### The data
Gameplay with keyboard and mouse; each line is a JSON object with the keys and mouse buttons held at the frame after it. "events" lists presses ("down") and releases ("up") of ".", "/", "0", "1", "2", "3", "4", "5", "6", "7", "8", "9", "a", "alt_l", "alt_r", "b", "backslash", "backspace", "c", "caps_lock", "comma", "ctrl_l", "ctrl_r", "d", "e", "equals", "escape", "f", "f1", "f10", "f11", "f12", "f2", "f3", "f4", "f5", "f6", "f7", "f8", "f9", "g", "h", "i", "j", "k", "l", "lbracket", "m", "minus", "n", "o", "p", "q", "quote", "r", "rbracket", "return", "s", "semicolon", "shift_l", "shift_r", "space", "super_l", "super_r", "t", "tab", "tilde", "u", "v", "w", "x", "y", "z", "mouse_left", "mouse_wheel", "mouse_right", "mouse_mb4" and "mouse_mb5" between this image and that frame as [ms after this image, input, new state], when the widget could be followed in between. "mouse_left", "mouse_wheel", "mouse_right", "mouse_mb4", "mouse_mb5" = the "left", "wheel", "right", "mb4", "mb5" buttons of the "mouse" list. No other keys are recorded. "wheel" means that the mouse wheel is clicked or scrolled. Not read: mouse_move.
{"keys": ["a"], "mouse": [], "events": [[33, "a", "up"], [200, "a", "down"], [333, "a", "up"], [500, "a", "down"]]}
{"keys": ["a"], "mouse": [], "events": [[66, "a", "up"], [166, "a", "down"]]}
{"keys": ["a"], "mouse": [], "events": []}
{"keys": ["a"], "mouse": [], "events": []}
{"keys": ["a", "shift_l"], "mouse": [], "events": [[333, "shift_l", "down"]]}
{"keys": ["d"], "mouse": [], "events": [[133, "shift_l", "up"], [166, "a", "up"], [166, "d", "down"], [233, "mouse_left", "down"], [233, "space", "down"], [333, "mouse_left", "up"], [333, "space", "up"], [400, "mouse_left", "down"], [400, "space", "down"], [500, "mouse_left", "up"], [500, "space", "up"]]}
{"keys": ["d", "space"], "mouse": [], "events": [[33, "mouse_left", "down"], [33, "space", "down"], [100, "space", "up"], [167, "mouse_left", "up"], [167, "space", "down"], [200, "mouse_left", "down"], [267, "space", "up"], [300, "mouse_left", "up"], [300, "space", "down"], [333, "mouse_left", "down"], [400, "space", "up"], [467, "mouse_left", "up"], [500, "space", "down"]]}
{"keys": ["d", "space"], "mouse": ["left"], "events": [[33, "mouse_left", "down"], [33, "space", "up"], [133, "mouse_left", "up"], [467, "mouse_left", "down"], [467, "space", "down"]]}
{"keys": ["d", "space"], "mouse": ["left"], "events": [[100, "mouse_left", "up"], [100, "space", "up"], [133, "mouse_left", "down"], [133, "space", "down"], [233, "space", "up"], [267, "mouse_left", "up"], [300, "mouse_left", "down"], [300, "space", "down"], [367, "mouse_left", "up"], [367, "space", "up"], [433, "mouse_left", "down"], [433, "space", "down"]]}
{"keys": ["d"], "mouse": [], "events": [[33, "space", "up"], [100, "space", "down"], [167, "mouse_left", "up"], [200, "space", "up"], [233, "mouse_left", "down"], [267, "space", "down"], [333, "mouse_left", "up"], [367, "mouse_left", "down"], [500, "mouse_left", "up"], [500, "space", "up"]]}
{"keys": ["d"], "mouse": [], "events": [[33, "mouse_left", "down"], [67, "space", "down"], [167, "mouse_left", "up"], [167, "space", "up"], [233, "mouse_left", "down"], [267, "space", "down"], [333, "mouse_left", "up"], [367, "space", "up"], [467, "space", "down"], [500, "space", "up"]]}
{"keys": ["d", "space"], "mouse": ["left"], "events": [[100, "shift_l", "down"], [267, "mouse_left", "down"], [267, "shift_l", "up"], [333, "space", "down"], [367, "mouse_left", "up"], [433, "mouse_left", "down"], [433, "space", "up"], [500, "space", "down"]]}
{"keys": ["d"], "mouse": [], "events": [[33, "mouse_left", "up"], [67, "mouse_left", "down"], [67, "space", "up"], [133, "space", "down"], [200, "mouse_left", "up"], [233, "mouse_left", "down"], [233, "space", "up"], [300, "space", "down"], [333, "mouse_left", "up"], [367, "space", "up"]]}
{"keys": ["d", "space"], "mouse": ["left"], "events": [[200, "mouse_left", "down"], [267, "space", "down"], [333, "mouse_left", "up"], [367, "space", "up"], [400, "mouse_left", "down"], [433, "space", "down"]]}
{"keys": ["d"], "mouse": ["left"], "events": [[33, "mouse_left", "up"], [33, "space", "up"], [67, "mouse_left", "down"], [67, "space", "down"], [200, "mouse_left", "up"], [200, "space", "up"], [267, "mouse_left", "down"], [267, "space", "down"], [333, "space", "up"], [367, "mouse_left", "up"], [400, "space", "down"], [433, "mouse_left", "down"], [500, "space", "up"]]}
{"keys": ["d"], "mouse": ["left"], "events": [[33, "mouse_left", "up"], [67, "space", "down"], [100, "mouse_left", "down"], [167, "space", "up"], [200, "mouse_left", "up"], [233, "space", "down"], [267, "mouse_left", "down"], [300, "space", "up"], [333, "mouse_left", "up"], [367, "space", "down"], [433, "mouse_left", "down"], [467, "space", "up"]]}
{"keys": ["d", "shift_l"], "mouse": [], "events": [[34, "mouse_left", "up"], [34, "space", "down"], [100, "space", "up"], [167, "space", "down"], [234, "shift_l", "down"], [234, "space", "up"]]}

### Task details
The full set of entries above needs to be restated word for word.

### Answer to the problem
Gameplay with keyboard and mouse; each line is a JSON object with the keys and mouse buttons held at the frame after it. "events" lists presses ("down") and releases ("up") of ".", "/", "0", "1", "2", "3", "4", "5", "6", "7", "8", "9", "a", "alt_l", "alt_r", "b", "backslash", "backspace", "c", "caps_lock", "comma", "ctrl_l", "ctrl_r", "d", "e", "equals", "escape", "f", "f1", "f10", "f11", "f12", "f2", "f3", "f4", "f5", "f6", "f7", "f8", "f9", "g", "h", "i", "j", "k", "l", "lbracket", "m", "minus", "n", "o", "p", "q", "quote", "r", "rbracket", "return", "s", "semicolon", "shift_l", "shift_r", "space", "super_l", "super_r", "t", "tab", "tilde", "u", "v", "w", "x", "y", "z", "mouse_left", "mouse_wheel", "mouse_right", "mouse_mb4" and "mouse_mb5" between this image and that frame as [ms after this image, input, new state], when the widget could be followed in between. "mouse_left", "mouse_wheel", "mouse_right", "mouse_mb4", "mouse_mb5" = the "left", "wheel", "right", "mb4", "mb5" buttons of the "mouse" list. No other keys are recorded. "wheel" means that the mouse wheel is clicked or scrolled. Not read: mouse_move.
{"keys": ["a"], "mouse": [], "events": [[33, "a", "up"], [200, "a", "down"], [333, "a", "up"], [500, "a", "down"]]}
{"keys": ["a"], "mouse": [], "events": [[66, "a", "up"], [166, "a", "down"]]}
{"keys": ["a"], "mouse": [], "events": []}
{"keys": ["a"], "mouse": [], "events": []}
{"keys": ["a", "shift_l"], "mouse": [], "events": [[333, "shift_l", "down"]]}
{"keys": ["d"], "mouse": [], "events": [[133, "shift_l", "up"], [166, "a", "up"], [166, "d", "down"], [233, "mouse_left", "down"], [233, "space", "down"], [333, "mouse_left", "up"], [333, "space", "up"], [400, "mouse_left", "down"], [400, "space", "down"], [500, "mouse_left", "up"], [500, "space", "up"]]}
{"keys": ["d", "space"], "mouse": [], "events": [[33, "mouse_left", "down"], [33, "space", "down"], [100, "space", "up"], [167, "mouse_left", "up"], [167, "space", "down"], [200, "mouse_left", "down"], [267, "space", "up"], [300, "mouse_left", "up"], [300, "space", "down"], [333, "mouse_left", "down"], [400, "space", "up"], [467, "mouse_left", "up"], [500, "space", "down"]]}
{"keys": ["d", "space"], "mouse": ["left"], "events": [[33, "mouse_left", "down"], [33, "space", "up"], [133, "mouse_left", "up"], [467, "mouse_left", "down"], [467, "space", "down"]]}
{"keys": ["d", "space"], "mouse": ["left"], "events": [[100, "mouse_left", "up"], [100, "space", "up"], [133, "mouse_left", "down"], [133, "space", "down"], [233, "space", "up"], [267, "mouse_left", "up"], [300, "mouse_left", "down"], [300, "space", "down"], [367, "mouse_left", "up"], [367, "space", "up"], [433, "mouse_left", "down"], [433, "space", "down"]]}
{"keys": ["d"], "mouse": [], "events": [[33, "space", "up"], [100, "space", "down"], [167, "mouse_left", "up"], [200, "space", "up"], [233, "mouse_left", "down"], [267, "space", "down"], [333, "mouse_left", "up"], [367, "mouse_left", "down"], [500, "mouse_left", "up"], [500, "space", "up"]]}
{"keys": ["d"], "mouse": [], "events": [[33, "mouse_left", "down"], [67, "space", "down"], [167, "mouse_left", "up"], [167, "space", "up"], [233, "mouse_left", "down"], [267, "space", "down"], [333, "mouse_left", "up"], [367, "space", "up"], [467, "space", "down"], [500, "space", "up"]]}
{"keys": ["d", "space"], "mouse": ["left"], "events": [[100, "shift_l", "down"], [267, "mouse_left", "down"], [267, "shift_l", "up"], [333, "space", "down"], [367, "mouse_left", "up"], [433, "mouse_left", "down"], [433, "space", "up"], [500, "space", "down"]]}
{"keys": ["d"], "mouse": [], "events": [[33, "mouse_left", "up"], [67, "mouse_left", "down"], [67, "space", "up"], [133, "space", "down"], [200, "mouse_left", "up"], [233, "mouse_left", "down"], [233, "space", "up"], [300, "space", "down"], [333, "mouse_left", "up"], [367, "space", "up"]]}
{"keys": ["d", "space"], "mouse": ["left"], "events": [[200, "mouse_left", "down"], [267, "space", "down"], [333, "mouse_left", "up"], [367, "space", "up"], [400, "mouse_left", "down"], [433, "space", "down"]]}
{"keys": ["d"], "mouse": ["left"], "events": [[33, "mouse_left", "up"], [33, "space", "up"], [67, "mouse_left", "down"], [67, "space", "down"], [200, "mouse_left", "up"], [200, "space", "up"], [267, "mouse_left", "down"], [267, "space", "down"], [333, "space", "up"], [367, "mouse_left", "up"], [400, "space", "down"], [433, "mouse_left", "down"], [500, "space", "up"]]}
{"keys": ["d"], "mouse": ["left"], "events": [[33, "mouse_left", "up"], [67, "space", "down"], [100, "mouse_left", "down"], [167, "space", "up"], [200, "mouse_left", "up"], [233, "space", "down"], [267, "mouse_left", "down"], [300, "space", "up"], [333, "mouse_left", "up"], [367, "space", "down"], [433, "mouse_left", "down"], [467, "space", "up"]]}
{"keys": ["d", "shift_l"], "mouse": [], "events": [[34, "mouse_left", "up"], [34, "space", "down"], [100, "space", "up"], [167, "space", "down"], [234, "shift_l", "down"], [234, "space", "up"]]}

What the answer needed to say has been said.